■ Text block
>> begin

Examine a Single Topic
Examining a single topic is the process of analyzing only one topic with its id number. Below, you will see an example.
topic_model.get_topic(1)
We have chosen a single topic with its numeric id value. Below, you can see the result for a single topic examination.
For the topic cluster with the id 1, we see that the “update”, “sandbox”, “panda”, “possum”, “updatewhat”, “updatepanda”, “updatedetect” are the most used thematic words. This topical cluster focuses on the Google updates. Below, you will see another singular topic analysis.
topic_model.get_topic(2)
OUTPUT>>>
[('http', 0.07468093107632578),
('header', 0.06675674912635676),
('optimization', 0.051362344265260984),
('domain', 0.04931714165030903),
('html', 0.03698785623773177),
('search', 0.035001415128109725),
('server', 0.028772203944204638),
('jpg', 0.028772203944204638),
('index', 0.028772203944204638),
('nofollow', 0.028772203944204638)]
We have called the “topic cluster 2” to examine. Below, you will see the image result of “the topic cluster 2’s analysis”.
Topic Cluster with the ID 2 includes content related to the “domain”, “HTML”, “server”, “HTTP”, and “header”. In other words, this topic cluster is related to more technical issues rather than Google Updates.
How to Visualize Topical Clusters within Topic Models?
Visualization of a topic model is the process of visualizing the topical clusters, their distance to each other with their names and positions. Below, you will see the topic model’s visualization for the content of the website that is used.
There are four different areas within the topical map in terms of coordinates. And, BERTopic puts every topical cluster into a certain position according to their similarities and differences. Thus, an NLP Developer or SEO can check the relational distance between different topic clusters within the same topic model.
Predicting the Topical Cluster of a New Document
Predicting the topical cluster of a new document is the process of analyzing a new text document to cluster it within the existing topic model. In this context, the new document is examined by the same topic modeling example, and it fits into a topic cluster. Below, you will see an example.

>> end

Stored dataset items
>> begin

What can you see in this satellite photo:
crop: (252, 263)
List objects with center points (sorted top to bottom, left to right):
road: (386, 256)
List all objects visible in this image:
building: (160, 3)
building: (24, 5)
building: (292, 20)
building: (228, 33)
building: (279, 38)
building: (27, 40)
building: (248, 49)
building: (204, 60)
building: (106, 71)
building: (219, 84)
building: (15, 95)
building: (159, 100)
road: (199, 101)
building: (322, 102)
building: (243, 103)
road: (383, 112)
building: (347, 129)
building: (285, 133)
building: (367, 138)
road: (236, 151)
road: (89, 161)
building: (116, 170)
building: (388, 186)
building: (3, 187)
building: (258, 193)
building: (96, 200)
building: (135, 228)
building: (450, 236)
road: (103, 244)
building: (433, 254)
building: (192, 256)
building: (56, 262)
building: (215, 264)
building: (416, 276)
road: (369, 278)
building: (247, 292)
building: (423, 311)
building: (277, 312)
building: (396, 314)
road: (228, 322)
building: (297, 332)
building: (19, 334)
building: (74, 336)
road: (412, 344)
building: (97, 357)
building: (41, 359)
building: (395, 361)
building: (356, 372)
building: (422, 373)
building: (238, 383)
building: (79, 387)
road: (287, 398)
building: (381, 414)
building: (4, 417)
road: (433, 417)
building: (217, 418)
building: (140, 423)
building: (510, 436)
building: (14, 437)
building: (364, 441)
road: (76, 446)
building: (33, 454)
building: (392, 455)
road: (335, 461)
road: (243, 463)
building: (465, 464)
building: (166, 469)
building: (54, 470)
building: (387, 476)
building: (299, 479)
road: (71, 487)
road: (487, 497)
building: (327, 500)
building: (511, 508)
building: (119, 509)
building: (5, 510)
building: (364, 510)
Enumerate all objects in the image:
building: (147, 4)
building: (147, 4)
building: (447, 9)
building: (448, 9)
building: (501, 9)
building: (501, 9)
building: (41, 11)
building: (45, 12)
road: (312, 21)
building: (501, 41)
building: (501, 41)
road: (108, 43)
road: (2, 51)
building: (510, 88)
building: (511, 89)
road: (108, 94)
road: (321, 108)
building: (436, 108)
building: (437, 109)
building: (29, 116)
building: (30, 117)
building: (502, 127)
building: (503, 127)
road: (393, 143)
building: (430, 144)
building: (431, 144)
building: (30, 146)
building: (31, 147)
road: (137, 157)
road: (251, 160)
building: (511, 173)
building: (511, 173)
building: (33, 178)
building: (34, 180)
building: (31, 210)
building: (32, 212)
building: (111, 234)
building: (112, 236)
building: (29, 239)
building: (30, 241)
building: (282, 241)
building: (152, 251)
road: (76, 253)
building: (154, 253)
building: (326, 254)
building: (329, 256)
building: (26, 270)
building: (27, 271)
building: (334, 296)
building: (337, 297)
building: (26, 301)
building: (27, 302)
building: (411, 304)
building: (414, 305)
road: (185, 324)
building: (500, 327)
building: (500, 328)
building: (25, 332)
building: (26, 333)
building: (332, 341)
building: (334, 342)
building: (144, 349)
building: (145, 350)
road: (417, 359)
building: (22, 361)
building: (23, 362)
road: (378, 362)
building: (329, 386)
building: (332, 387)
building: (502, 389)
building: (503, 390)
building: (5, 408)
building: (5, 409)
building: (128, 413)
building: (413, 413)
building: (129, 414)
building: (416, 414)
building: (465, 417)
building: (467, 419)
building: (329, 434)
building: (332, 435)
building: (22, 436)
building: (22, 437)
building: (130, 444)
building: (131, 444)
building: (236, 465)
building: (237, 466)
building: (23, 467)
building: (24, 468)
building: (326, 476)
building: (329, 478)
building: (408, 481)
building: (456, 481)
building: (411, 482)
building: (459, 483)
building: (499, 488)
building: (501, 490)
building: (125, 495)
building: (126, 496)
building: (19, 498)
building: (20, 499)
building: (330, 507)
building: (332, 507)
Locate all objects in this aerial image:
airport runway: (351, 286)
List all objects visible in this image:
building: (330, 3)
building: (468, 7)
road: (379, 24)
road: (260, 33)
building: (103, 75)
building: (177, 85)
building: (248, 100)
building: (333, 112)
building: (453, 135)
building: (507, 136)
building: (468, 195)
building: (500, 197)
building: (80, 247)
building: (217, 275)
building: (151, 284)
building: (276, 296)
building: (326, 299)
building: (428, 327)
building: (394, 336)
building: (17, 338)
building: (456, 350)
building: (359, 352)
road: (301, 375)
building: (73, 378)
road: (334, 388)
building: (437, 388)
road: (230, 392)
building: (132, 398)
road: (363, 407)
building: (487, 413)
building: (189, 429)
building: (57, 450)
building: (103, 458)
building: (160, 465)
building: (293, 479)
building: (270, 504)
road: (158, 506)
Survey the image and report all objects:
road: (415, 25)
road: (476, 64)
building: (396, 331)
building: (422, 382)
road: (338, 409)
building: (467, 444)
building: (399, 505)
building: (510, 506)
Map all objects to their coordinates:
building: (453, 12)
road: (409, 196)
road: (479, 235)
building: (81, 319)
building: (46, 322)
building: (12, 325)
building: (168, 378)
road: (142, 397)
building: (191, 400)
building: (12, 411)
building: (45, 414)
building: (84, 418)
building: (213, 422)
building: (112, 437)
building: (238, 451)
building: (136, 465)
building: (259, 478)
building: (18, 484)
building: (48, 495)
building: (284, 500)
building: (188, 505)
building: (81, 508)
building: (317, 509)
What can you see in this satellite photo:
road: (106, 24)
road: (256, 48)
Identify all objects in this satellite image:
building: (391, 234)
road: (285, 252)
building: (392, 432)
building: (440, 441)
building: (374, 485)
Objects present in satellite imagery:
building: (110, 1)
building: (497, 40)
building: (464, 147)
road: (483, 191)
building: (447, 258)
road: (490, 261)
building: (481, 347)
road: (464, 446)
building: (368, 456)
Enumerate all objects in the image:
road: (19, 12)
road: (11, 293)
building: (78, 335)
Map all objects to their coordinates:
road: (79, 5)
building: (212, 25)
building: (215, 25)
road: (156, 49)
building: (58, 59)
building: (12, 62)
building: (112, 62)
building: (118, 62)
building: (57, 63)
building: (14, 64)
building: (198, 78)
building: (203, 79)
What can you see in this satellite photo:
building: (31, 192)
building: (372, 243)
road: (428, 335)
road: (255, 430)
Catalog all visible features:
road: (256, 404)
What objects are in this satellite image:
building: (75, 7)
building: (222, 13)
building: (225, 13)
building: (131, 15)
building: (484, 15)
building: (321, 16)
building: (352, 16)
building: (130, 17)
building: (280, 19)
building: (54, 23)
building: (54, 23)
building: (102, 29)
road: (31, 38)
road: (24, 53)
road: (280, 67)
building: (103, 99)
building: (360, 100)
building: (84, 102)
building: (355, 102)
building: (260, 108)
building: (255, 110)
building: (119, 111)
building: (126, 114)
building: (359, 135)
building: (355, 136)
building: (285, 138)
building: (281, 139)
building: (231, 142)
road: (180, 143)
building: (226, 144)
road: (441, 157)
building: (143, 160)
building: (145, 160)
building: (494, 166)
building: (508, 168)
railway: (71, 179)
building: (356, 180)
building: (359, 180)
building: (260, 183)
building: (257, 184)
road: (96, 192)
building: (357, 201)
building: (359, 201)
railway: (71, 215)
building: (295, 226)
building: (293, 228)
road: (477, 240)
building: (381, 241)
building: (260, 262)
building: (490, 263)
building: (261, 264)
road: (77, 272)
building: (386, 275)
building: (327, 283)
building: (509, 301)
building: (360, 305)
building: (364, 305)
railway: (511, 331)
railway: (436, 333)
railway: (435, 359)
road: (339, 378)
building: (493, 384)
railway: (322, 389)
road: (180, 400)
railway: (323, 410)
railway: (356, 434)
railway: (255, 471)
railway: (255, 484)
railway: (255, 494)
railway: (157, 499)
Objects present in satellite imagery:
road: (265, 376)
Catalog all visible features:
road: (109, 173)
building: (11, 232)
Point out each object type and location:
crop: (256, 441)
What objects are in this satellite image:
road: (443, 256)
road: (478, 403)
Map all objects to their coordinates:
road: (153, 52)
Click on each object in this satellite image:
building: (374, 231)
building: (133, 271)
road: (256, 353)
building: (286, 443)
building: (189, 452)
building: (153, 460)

>> end

■ Required work
Could you resume the text on topic modeling with BERTopic, picking up right after its final sentence?

■ Final result
new_doc = "By semantically optimizing your content, you add more meaning to the words you use. You optimize for the true intent of your users, not just answering a simple query. This means answering the first question, then answering the second, third, fourth, and fifth questions right after that."
topic_model.transform([new_doc])
OUTPUT>>>
(array([1]), None)
The explanation of the topicality prediction code block is below.
- Create a new variable.
- Assign the new document to the created variable.
- Use created “topic model” with the “transform()” method for the new document.
- The array number of the output will tell the topic cluster prediction.
Below, you will see the most used words for the “topic cluster with the id 1”.
We see that the topic cluster with id 1 has the “semantic” and “SEO” words within it as a result of the class-based TF-IDF. And, the new document has a theme for Semantic SEO. In other words, we can say that the topic prediction for documents works correctly.
Accessing the Topic Frequency
Topic Frequency measuring is the process of analyzing a topic cluster’s frequency within the topical map and topic model. Below, you can see an example of topic frequency analysis with BERTopic.
topic_model.get_topic_freq()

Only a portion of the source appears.